ENTRIES PROVIDED
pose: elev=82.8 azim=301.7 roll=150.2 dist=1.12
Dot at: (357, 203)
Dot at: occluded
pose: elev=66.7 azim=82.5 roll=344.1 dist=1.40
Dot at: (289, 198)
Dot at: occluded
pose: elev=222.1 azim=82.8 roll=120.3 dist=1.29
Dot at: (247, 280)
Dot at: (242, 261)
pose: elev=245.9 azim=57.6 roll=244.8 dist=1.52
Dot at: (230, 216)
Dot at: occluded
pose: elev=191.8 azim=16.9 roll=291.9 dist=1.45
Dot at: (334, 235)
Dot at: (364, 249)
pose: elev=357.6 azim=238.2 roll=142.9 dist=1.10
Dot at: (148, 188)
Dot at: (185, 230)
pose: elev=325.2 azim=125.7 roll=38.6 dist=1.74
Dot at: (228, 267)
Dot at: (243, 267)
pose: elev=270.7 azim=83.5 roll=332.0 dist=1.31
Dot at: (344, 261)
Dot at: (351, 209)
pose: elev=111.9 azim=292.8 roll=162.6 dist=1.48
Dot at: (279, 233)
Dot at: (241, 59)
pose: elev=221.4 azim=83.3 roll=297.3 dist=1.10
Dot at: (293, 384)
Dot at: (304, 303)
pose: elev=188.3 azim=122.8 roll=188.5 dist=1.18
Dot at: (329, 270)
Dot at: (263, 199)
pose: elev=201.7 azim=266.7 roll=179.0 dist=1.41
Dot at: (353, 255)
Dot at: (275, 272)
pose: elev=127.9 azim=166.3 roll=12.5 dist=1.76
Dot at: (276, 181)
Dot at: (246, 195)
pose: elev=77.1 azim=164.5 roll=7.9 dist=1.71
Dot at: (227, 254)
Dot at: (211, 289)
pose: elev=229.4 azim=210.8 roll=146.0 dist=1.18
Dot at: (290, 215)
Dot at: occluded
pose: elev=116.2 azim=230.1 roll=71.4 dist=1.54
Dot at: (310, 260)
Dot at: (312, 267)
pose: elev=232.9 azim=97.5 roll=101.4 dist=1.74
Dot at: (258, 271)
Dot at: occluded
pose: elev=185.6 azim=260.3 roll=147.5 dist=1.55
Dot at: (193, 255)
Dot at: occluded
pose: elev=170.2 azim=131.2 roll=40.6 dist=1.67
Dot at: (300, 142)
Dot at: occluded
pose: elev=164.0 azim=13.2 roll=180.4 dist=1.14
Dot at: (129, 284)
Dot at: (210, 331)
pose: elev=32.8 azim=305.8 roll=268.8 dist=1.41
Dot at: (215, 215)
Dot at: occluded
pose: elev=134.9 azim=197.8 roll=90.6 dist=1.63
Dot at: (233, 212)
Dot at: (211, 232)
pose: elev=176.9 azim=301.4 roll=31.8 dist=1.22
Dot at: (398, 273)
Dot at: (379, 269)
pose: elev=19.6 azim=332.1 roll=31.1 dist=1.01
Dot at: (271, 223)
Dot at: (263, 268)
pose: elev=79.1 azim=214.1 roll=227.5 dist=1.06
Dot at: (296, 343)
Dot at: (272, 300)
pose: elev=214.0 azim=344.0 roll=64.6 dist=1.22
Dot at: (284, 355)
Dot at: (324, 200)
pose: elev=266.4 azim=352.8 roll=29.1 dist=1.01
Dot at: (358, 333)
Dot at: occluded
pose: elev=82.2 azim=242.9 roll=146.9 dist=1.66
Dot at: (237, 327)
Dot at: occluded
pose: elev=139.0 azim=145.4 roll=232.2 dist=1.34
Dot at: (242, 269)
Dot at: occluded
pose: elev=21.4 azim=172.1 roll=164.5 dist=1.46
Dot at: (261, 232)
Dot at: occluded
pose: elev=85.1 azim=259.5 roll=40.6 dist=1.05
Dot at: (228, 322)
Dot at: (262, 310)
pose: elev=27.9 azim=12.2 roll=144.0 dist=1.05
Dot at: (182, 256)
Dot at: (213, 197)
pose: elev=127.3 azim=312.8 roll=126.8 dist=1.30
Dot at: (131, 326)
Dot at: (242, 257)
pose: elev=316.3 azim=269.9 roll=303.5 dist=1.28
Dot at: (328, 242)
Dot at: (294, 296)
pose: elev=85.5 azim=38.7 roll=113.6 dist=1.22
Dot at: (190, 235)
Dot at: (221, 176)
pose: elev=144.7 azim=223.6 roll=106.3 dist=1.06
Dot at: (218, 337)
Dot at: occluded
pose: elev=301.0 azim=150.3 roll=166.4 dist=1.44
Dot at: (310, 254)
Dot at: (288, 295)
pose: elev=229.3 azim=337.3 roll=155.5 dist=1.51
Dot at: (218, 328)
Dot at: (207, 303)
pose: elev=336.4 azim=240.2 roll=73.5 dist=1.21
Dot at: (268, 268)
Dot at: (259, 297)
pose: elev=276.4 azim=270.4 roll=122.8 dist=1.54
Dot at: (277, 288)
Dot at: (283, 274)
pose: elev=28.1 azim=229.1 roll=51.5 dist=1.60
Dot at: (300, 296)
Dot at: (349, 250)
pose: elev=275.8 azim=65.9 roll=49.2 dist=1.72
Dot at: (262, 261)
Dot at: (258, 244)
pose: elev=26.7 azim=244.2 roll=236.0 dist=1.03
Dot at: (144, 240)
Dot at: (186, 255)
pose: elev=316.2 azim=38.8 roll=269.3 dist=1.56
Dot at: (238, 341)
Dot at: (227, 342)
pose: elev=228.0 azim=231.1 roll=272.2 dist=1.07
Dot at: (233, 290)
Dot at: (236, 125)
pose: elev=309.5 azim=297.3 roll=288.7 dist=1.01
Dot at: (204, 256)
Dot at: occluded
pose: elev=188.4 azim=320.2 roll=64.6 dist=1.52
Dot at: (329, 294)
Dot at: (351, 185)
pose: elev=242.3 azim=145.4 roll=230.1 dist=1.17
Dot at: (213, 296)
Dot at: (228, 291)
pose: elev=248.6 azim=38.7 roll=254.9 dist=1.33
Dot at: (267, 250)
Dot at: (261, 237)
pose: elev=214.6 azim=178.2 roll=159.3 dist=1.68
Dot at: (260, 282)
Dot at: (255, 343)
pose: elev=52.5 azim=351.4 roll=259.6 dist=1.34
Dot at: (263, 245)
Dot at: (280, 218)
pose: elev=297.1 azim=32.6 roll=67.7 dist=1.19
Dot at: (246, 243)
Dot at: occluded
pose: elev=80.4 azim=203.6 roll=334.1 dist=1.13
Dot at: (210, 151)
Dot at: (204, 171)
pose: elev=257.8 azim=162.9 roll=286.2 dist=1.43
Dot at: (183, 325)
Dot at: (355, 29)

THE TASK
Can you express every line of the records above as a Markdown table with the columns Row and Text, giving each line a row number and leaving out any blank lines?

IN RESPONSE
| Row | Text |
|---|---|
| 1 | pose: elev=82.8 azim=301.7 roll=150.2 dist=1.12 |
| 2 | Dot at: (357, 203) |
| 3 | Dot at: occluded |
| 4 | pose: elev=66.7 azim=82.5 roll=344.1 dist=1.40 |
| 5 | Dot at: (289, 198) |
| 6 | Dot at: occluded |
| 7 | pose: elev=222.1 azim=82.8 roll=120.3 dist=1.29 |
| 8 | Dot at: (247, 280) |
| 9 | Dot at: (242, 261) |
| 10 | pose: elev=245.9 azim=57.6 roll=244.8 dist=1.52 |
| 11 | Dot at: (230, 216) |
| 12 | Dot at: occluded |
| 13 | pose: elev=191.8 azim=16.9 roll=291.9 dist=1.45 |
| 14 | Dot at: (334, 235) |
| 15 | Dot at: (364, 249) |
| 16 | pose: elev=357.6 azim=238.2 roll=142.9 dist=1.10 |
| 17 | Dot at: (148, 188) |
| 18 | Dot at: (185, 230) |
| 19 | pose: elev=325.2 azim=125.7 roll=38.6 dist=1.74 |
| 20 | Dot at: (228, 267) |
| 21 | Dot at: (243, 267) |
| 22 | pose: elev=270.7 azim=83.5 roll=332.0 dist=1.31 |
| 23 | Dot at: (344, 261) |
| 24 | Dot at: (351, 209) |
| 25 | pose: elev=111.9 azim=292.8 roll=162.6 dist=1.48 |
| 26 | Dot at: (279, 233) |
| 27 | Dot at: (241, 59) |
| 28 | pose: elev=221.4 azim=83.3 roll=297.3 dist=1.10 |
| 29 | Dot at: (293, 384) |
| 30 | Dot at: (304, 303) |
| 31 | pose: elev=188.3 azim=122.8 roll=188.5 dist=1.18 |
| 32 | Dot at: (329, 270) |
| 33 | Dot at: (263, 199) |
| 34 | pose: elev=201.7 azim=266.7 roll=179.0 dist=1.41 |
| 35 | Dot at: (353, 255) |
| 36 | Dot at: (275, 272) |
| 37 | pose: elev=127.9 azim=166.3 roll=12.5 dist=1.76 |
| 38 | Dot at: (276, 181) |
| 39 | Dot at: (246, 195) |
| 40 | pose: elev=77.1 azim=164.5 roll=7.9 dist=1.71 |
| 41 | Dot at: (227, 254) |
| 42 | Dot at: (211, 289) |
| 43 | pose: elev=229.4 azim=210.8 roll=146.0 dist=1.18 |
| 44 | Dot at: (290, 215) |
| 45 | Dot at: occluded |
| 46 | pose: elev=116.2 azim=230.1 roll=71.4 dist=1.54 |
| 47 | Dot at: (310, 260) |
| 48 | Dot at: (312, 267) |
| 49 | pose: elev=232.9 azim=97.5 roll=101.4 dist=1.74 |
| 50 | Dot at: (258, 271) |
| 51 | Dot at: occluded |
| 52 | pose: elev=185.6 azim=260.3 roll=147.5 dist=1.55 |
| 53 | Dot at: (193, 255) |
| 54 | Dot at: occluded |
| 55 | pose: elev=170.2 azim=131.2 roll=40.6 dist=1.67 |
| 56 | Dot at: (300, 142) |
| 57 | Dot at: occluded |
| 58 | pose: elev=164.0 azim=13.2 roll=180.4 dist=1.14 |
| 59 | Dot at: (129, 284) |
| 60 | Dot at: (210, 331) |
| 61 | pose: elev=32.8 azim=305.8 roll=268.8 dist=1.41 |
| 62 | Dot at: (215, 215) |
| 63 | Dot at: occluded |
| 64 | pose: elev=134.9 azim=197.8 roll=90.6 dist=1.63 |
| 65 | Dot at: (233, 212) |
| 66 | Dot at: (211, 232) |
| 67 | pose: elev=176.9 azim=301.4 roll=31.8 dist=1.22 |
| 68 | Dot at: (398, 273) |
| 69 | Dot at: (379, 269) |
| 70 | pose: elev=19.6 azim=332.1 roll=31.1 dist=1.01 |
| 71 | Dot at: (271, 223) |
| 72 | Dot at: (263, 268) |
| 73 | pose: elev=79.1 azim=214.1 roll=227.5 dist=1.06 |
| 74 | Dot at: (296, 343) |
| 75 | Dot at: (272, 300) |
| 76 | pose: elev=214.0 azim=344.0 roll=64.6 dist=1.22 |
| 77 | Dot at: (284, 355) |
| 78 | Dot at: (324, 200) |
| 79 | pose: elev=266.4 azim=352.8 roll=29.1 dist=1.01 |
| 80 | Dot at: (358, 333) |
| 81 | Dot at: occluded |
| 82 | pose: elev=82.2 azim=242.9 roll=146.9 dist=1.66 |
| 83 | Dot at: (237, 327) |
| 84 | Dot at: occluded |
| 85 | pose: elev=139.0 azim=145.4 roll=232.2 dist=1.34 |
| 86 | Dot at: (242, 269) |
| 87 | Dot at: occluded |
| 88 | pose: elev=21.4 azim=172.1 roll=164.5 dist=1.46 |
| 89 | Dot at: (261, 232) |
| 90 | Dot at: occluded |
| 91 | pose: elev=85.1 azim=259.5 roll=40.6 dist=1.05 |
| 92 | Dot at: (228, 322) |
| 93 | Dot at: (262, 310) |
| 94 | pose: elev=27.9 azim=12.2 roll=144.0 dist=1.05 |
| 95 | Dot at: (182, 256) |
| 96 | Dot at: (213, 197) |
| 97 | pose: elev=127.3 azim=312.8 roll=126.8 dist=1.30 |
| 98 | Dot at: (131, 326) |
| 99 | Dot at: (242, 257) |
| 100 | pose: elev=316.3 azim=269.9 roll=303.5 dist=1.28 |
| 101 | Dot at: (328, 242) |
| 102 | Dot at: (294, 296) |
| 103 | pose: elev=85.5 azim=38.7 roll=113.6 dist=1.22 |
| 104 | Dot at: (190, 235) |
| 105 | Dot at: (221, 176) |
| 106 | pose: elev=144.7 azim=223.6 roll=106.3 dist=1.06 |
| 107 | Dot at: (218, 337) |
| 108 | Dot at: occluded |
| 109 | pose: elev=301.0 azim=150.3 roll=166.4 dist=1.44 |
| 110 | Dot at: (310, 254) |
| 111 | Dot at: (288, 295) |
| 112 | pose: elev=229.3 azim=337.3 roll=155.5 dist=1.51 |
| 113 | Dot at: (218, 328) |
| 114 | Dot at: (207, 303) |
| 115 | pose: elev=336.4 azim=240.2 roll=73.5 dist=1.21 |
| 116 | Dot at: (268, 268) |
| 117 | Dot at: (259, 297) |
| 118 | pose: elev=276.4 azim=270.4 roll=122.8 dist=1.54 |
| 119 | Dot at: (277, 288) |
| 120 | Dot at: (283, 274) |
| 121 | pose: elev=28.1 azim=229.1 roll=51.5 dist=1.60 |
| 122 | Dot at: (300, 296) |
| 123 | Dot at: (349, 250) |
| 124 | pose: elev=275.8 azim=65.9 roll=49.2 dist=1.72 |
| 125 | Dot at: (262, 261) |
| 126 | Dot at: (258, 244) |
| 127 | pose: elev=26.7 azim=244.2 roll=236.0 dist=1.03 |
| 128 | Dot at: (144, 240) |
| 129 | Dot at: (186, 255) |
| 130 | pose: elev=316.2 azim=38.8 roll=269.3 dist=1.56 |
| 131 | Dot at: (238, 341) |
| 132 | Dot at: (227, 342) |
| 133 | pose: elev=228.0 azim=231.1 roll=272.2 dist=1.07 |
| 134 | Dot at: (233, 290) |
| 135 | Dot at: (236, 125) |
| 136 | pose: elev=309.5 azim=297.3 roll=288.7 dist=1.01 |
| 137 | Dot at: (204, 256) |
| 138 | Dot at: occluded |
| 139 | pose: elev=188.4 azim=320.2 roll=64.6 dist=1.52 |
| 140 | Dot at: (329, 294) |
| 141 | Dot at: (351, 185) |
| 142 | pose: elev=242.3 azim=145.4 roll=230.1 dist=1.17 |
| 143 | Dot at: (213, 296) |
| 144 | Dot at: (228, 291) |
| 145 | pose: elev=248.6 azim=38.7 roll=254.9 dist=1.33 |
| 146 | Dot at: (267, 250) |
| 147 | Dot at: (261, 237) |
| 148 | pose: elev=214.6 azim=178.2 roll=159.3 dist=1.68 |
| 149 | Dot at: (260, 282) |
| 150 | Dot at: (255, 343) |
| 151 | pose: elev=52.5 azim=351.4 roll=259.6 dist=1.34 |
| 152 | Dot at: (263, 245) |
| 153 | Dot at: (280, 218) |
| 154 | pose: elev=297.1 azim=32.6 roll=67.7 dist=1.19 |
| 155 | Dot at: (246, 243) |
| 156 | Dot at: occluded |
| 157 | pose: elev=80.4 azim=203.6 roll=334.1 dist=1.13 |
| 158 | Dot at: (210, 151) |
| 159 | Dot at: (204, 171) |
| 160 | pose: elev=257.8 azim=162.9 roll=286.2 dist=1.43 |
| 161 | Dot at: (183, 325) |
| 162 | Dot at: (355, 29) |